A good excuse saves lots of lying.

GLIMPSES FROM THE PAST.

I most humbly beg your pardon for inserting here a short address to a Republican Convention when I was aspiring to the office of County Clerk for the second term. The chairman having instructed the secretary of the convention to cast the entire vote of the delegation for myself, I addressed the convention as follows:

Mr. Chairman and gentlemen of the Convention: Accept my profound thanks for the splendid manifestation of honor that you have conferred upon an humble individual like myself. I wish to impress upon you the political principles I outlined to you briefly two years ago, are the same today as they were then. I would rather be defeated honorably, squarely and honestly than to be successful with a tarnished character obtained through disreputable methods. I realize, as do all intelligent reasoners withholding myself to be the humblest among you, that character is something that is not acquired while we sleep. It is a constant every day struggle, a life-long battle. Take away our character and what have we left.

I desire to say to you gentlemen that during my lifetime I have been intimately acquainted with labor in its most aggressive form. I know what it is to stand between two shining bands of steel under a scorching July sun. I know what it is to stack hay under a sultry and oppressive heat. I know the loneliness and privations that comes to one who has tended stock in the heart of the Rocky Mountains. I fully realize that these different pursuits require grit and determination, they are the hardest kind of labors, but I can say to you in all candor that I have never worked harder in my life than in the past two years endeavoring to serve the citizens of this county in the capacity of clerk.
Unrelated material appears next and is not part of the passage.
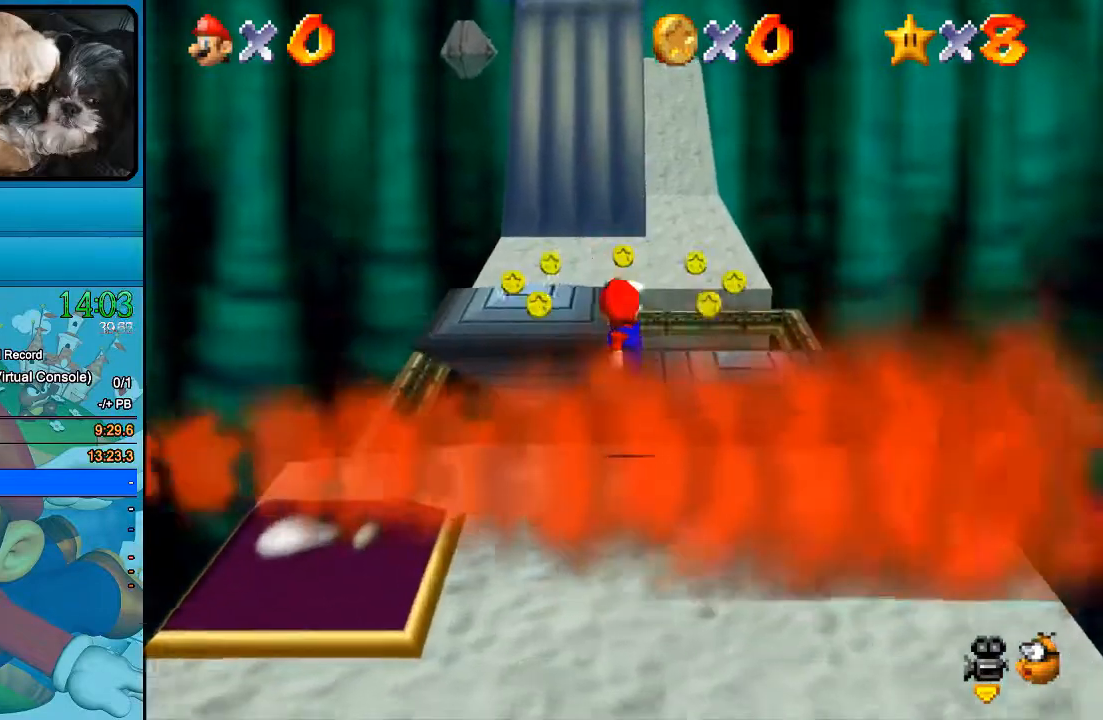
{"buttons": ["B"], "left_stick": "up", "right_stick": "center", "events": [[300, "B", "down"]]}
If I have been competent, if I have been faithful, if I have done my duty, that is not for me to decide. You are the judges of these conditions, if you think I have, then I ask for your support and influence. You are a body of men from all parts of this county; if each one of you will work for the best interests of the party I see no reason why we should not be successful at the polls. The campaign this year is short; I wish to say for myself that I will not be able to get around much. The duties of my office for the past six weeks have been very strenuous and will continue so to be for some time to come. The state board of equalization were late in sending their report and not only being late, but were unkind, and raised the valuation on several of our taxable properties and this makes extra work for the clerk, so I trust you will be like the turkey in the tall tree and keep one eye open for the boy from Lodge Pole.